- _PROBLEMS_
- 1) Revise the article on the WCB dairy deal from the words "The WCB board had" through "the new bid.", putting "Thursday" in place of "Wednesday".
- 2) According to the article on the WCB dairy deal, how many dairy cows does Paul Madden own?

To farmers, WCB dairy deal is not just about the money

To farmers, WCB dairy deal is not just about the money

PUBLISHED: 12 HOURS 38 MINUTES AGO | UPDATE: 5 HOURS 13 MINUTES AGO

Murray Goulburn’s sweetened $9-a-share bid for Warrnambool Cheese & Butter may be far higher than any other offer in the three-way fight for the Victorian dairy company. But in this remarkable $505 million takeover ­battle it is not just about the money. Many farmers who spoke to The Australian Financial Reviewsaid they would consider a lower bid – even from a foreign predator – if they believed it would better serve the state’s dairy industry.While Murray Goulburn managing director Gary Helou has said his bid could create a “national champion,” many farmers are wary consolidation could depress milk prices.

Paul Madden, a WCB supplier and shareholder who owns 340 dairy cows in Victoria’s western district, says accepting the Murray Goulburn bid could destroy competition. “If we do a deal with MG and they combine, we [the farmers] don’t have strong enough competition. If we get too few factories, we don’t have competition with the milk price, and we have to take what we are given,” he said. “We need to keep the competition in it.”

Mr Madden raised concerns about Murray Goulburn’s record.

“I just think [MG] have had their chance to do something about [the industry] for a long time,” he said. “They have to pay the dairy farmers a decent price [for the milk] and if they keep going, they won’t be able to.”

The WCB board had recommended shareholders accept an $8 a share offer from Canada’s Saputo and on Wednesday urged shareholders to “take no action” while it considers the new bid.

Danny Blake, a Bega supplier and a WCB shareholder, agrees the decision for farmers is about much more than the offer price.

“I  think we dairy farmers are looking to see what’s in it for the long term, and the share price doesn’t mean that much to us,” he says. “I really think talking to most farmers we’re really a bit up in the air. Saputo offers competition, Murray Goulburn is a farmer-owned co-op so profits technically go back to the farmers, if Bega takes over it’s Australian but like Murray Goulburn, it means less competition. I really don’t know.”

- _STORED ROWS_
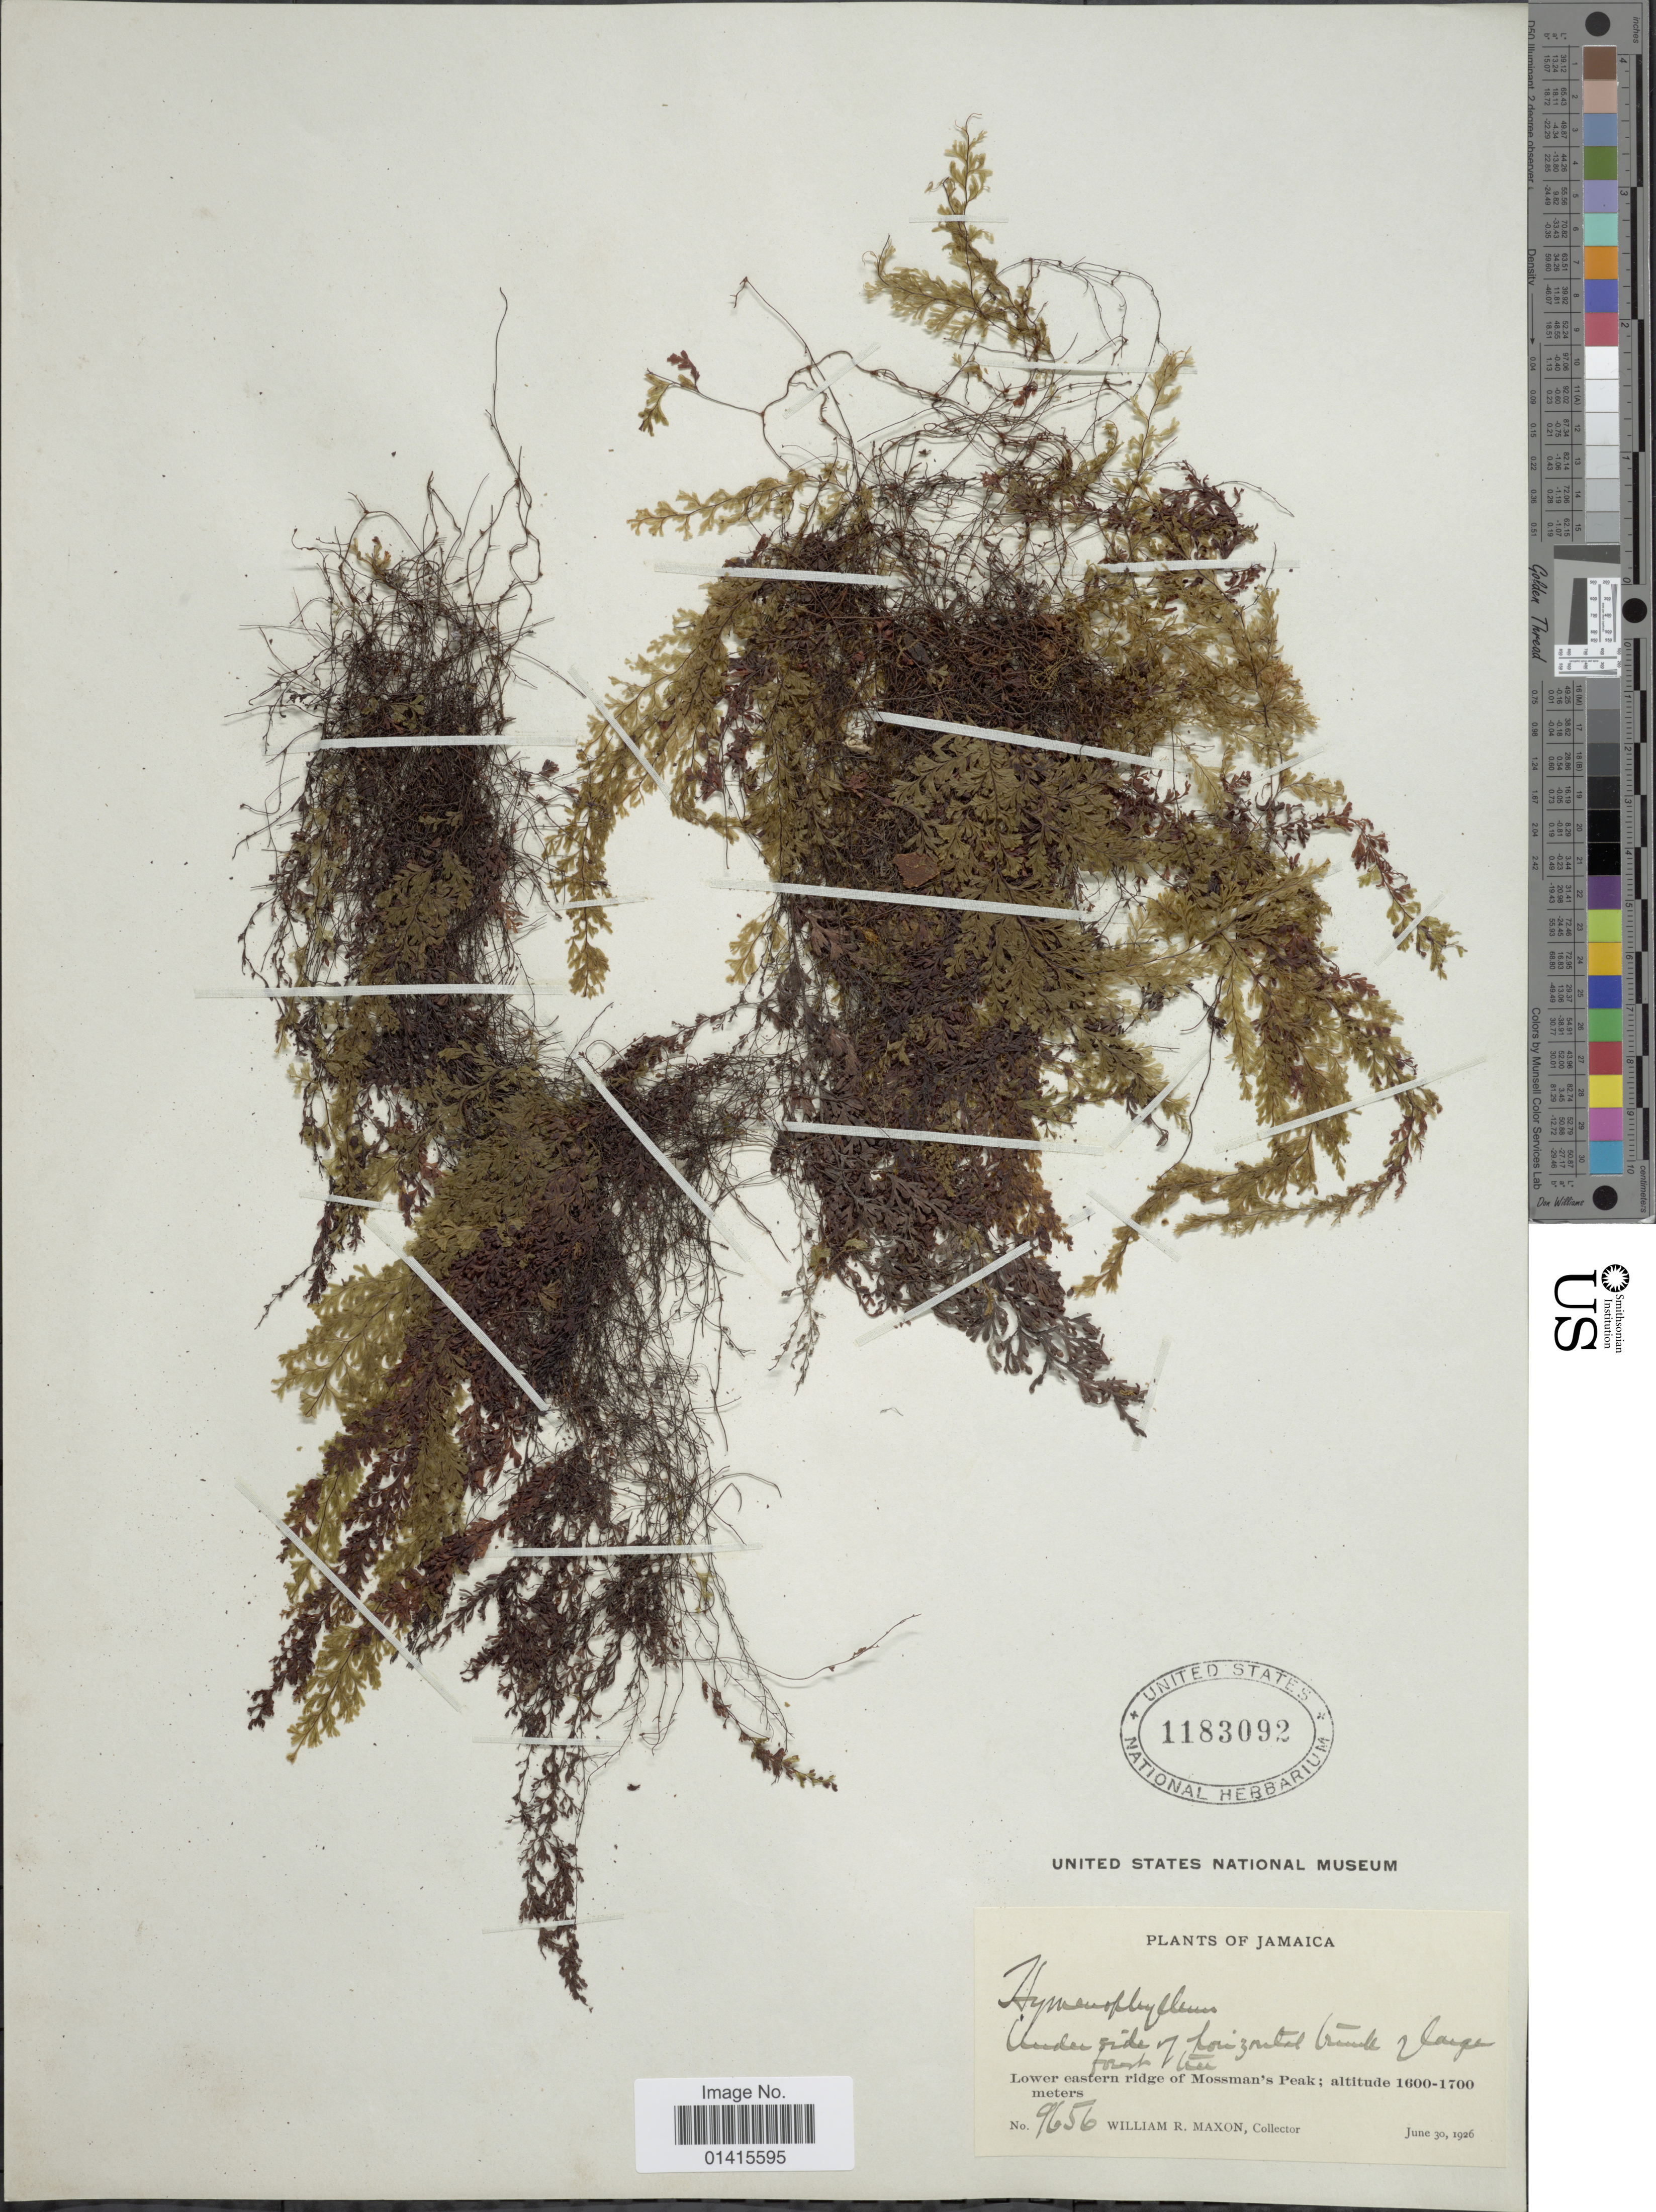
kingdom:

* * *

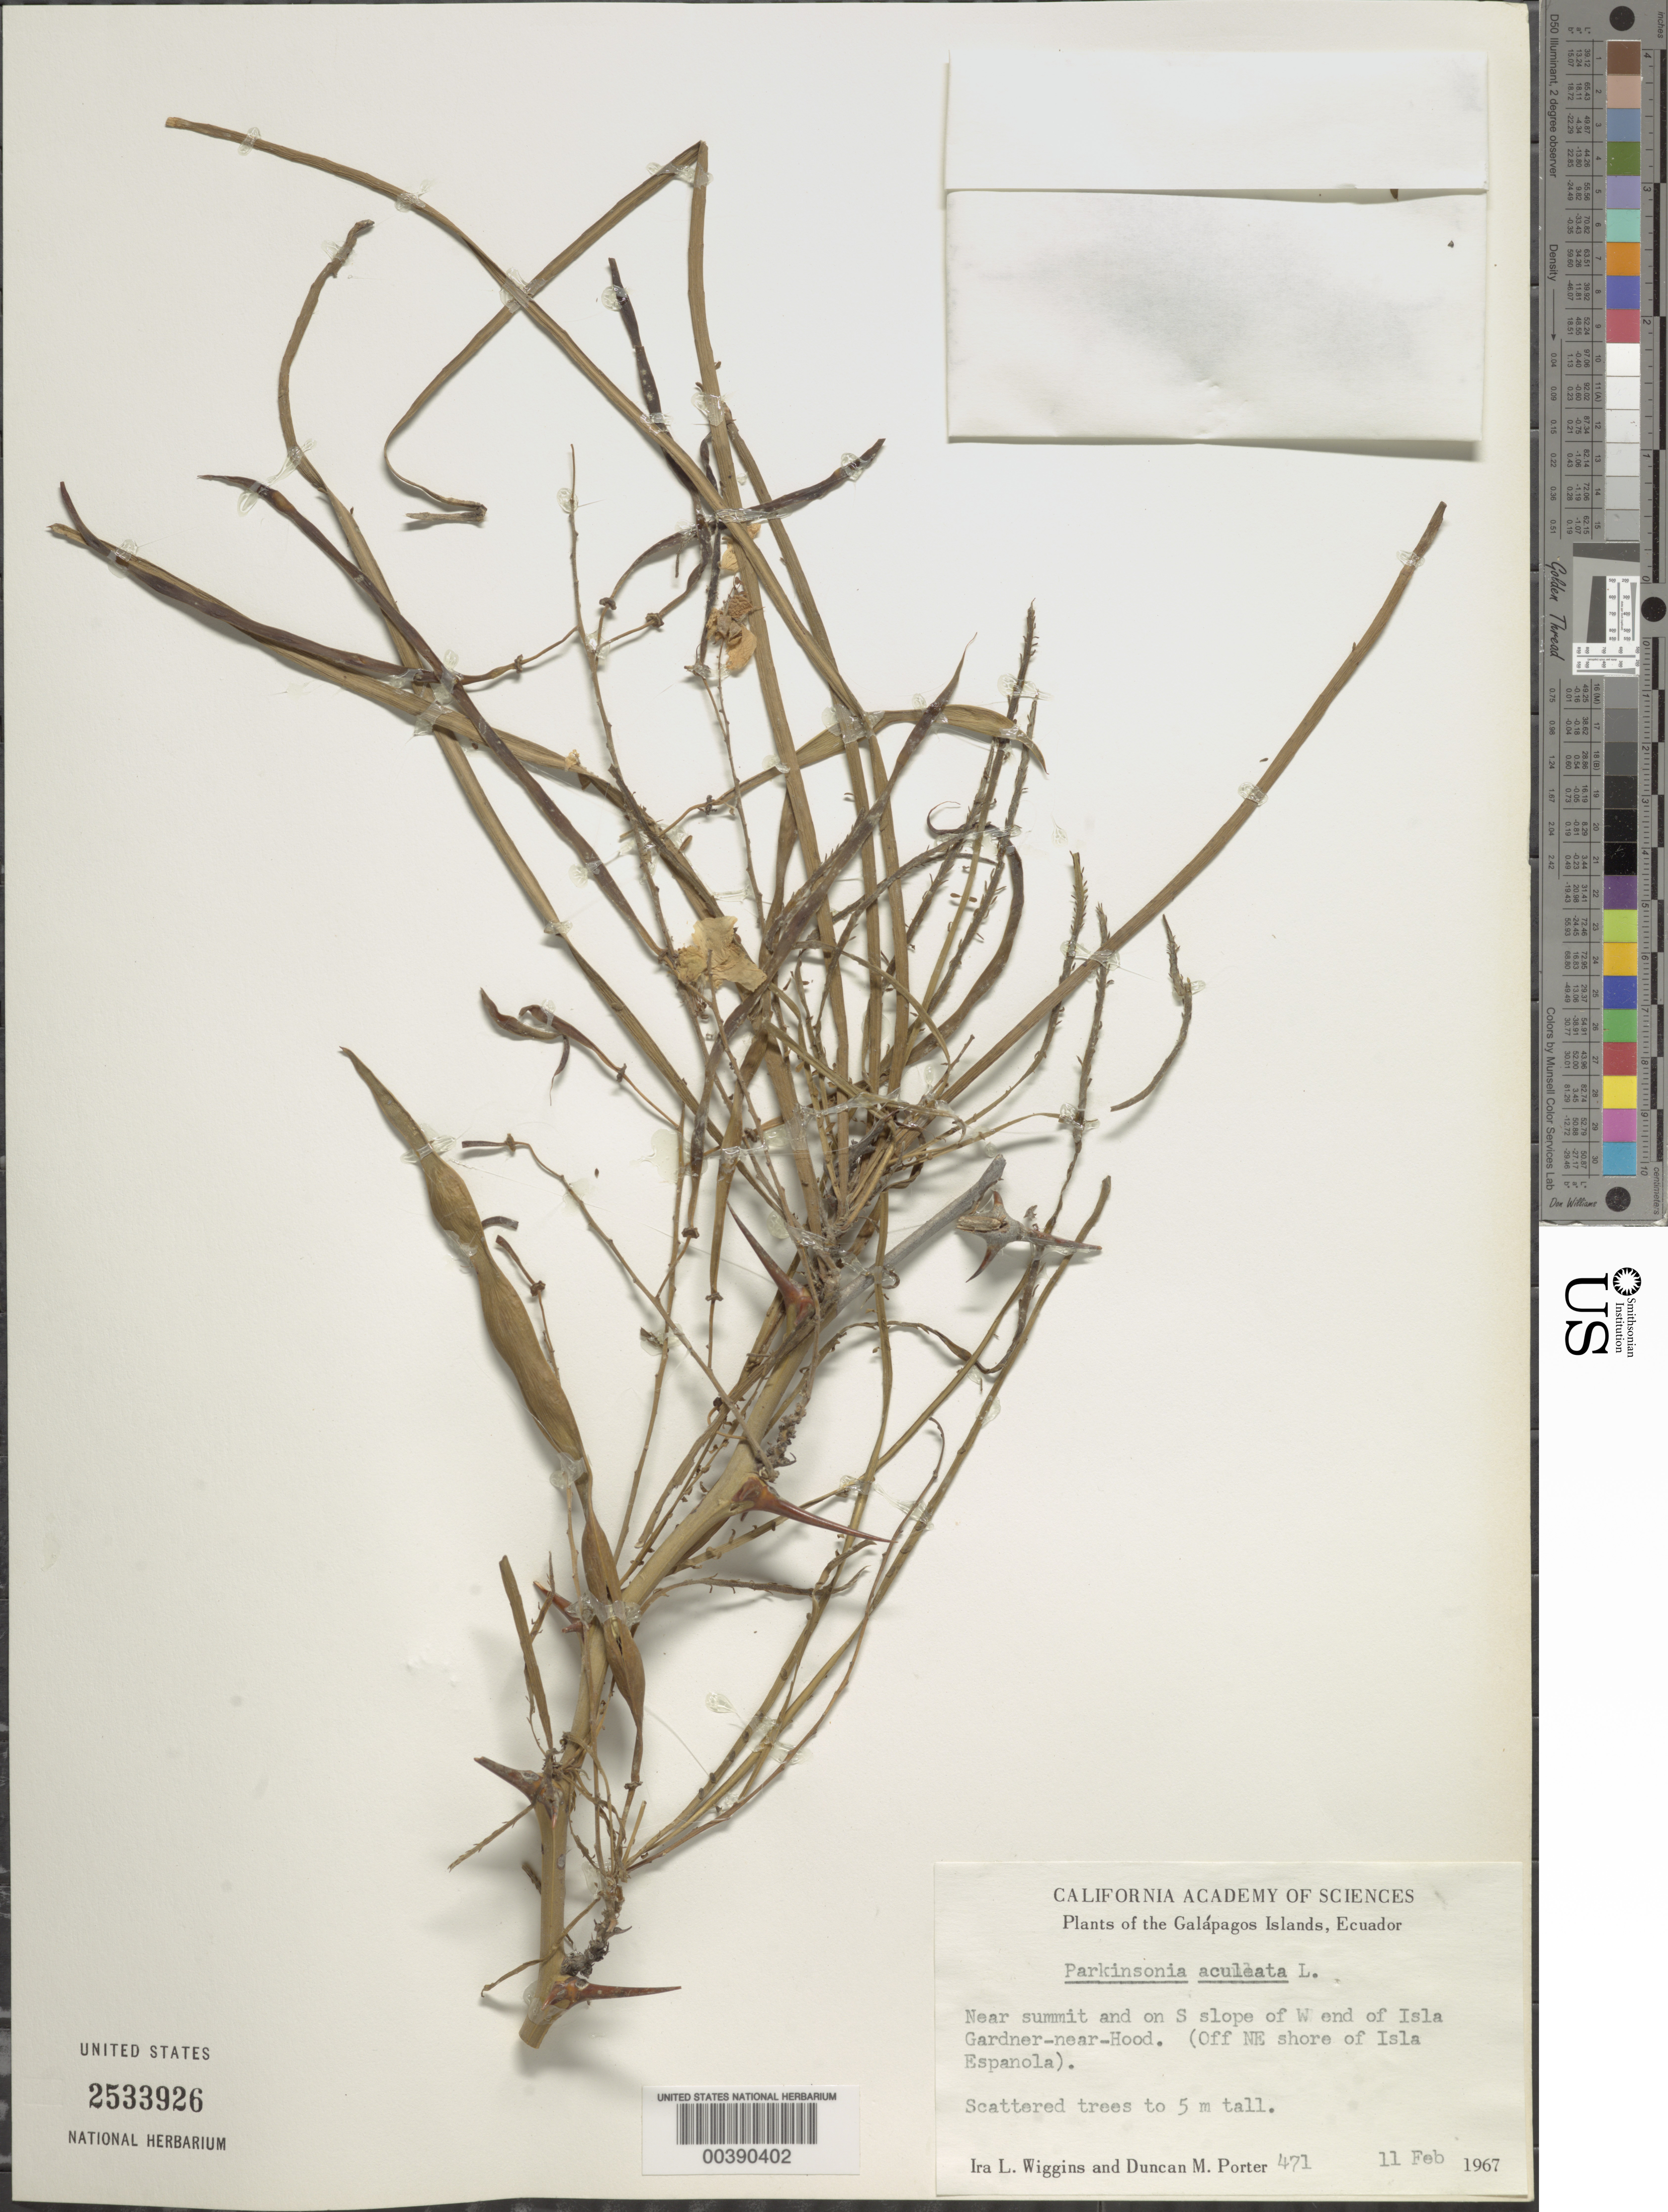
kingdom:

- _TASK ANSWERS_
- 1)
The WCB board had recommended shareholders accept an $8 a share offer from Canada’s Saputo and on Thursday urged shareholders to “take no action” while it considers the new bid.

- 2) 340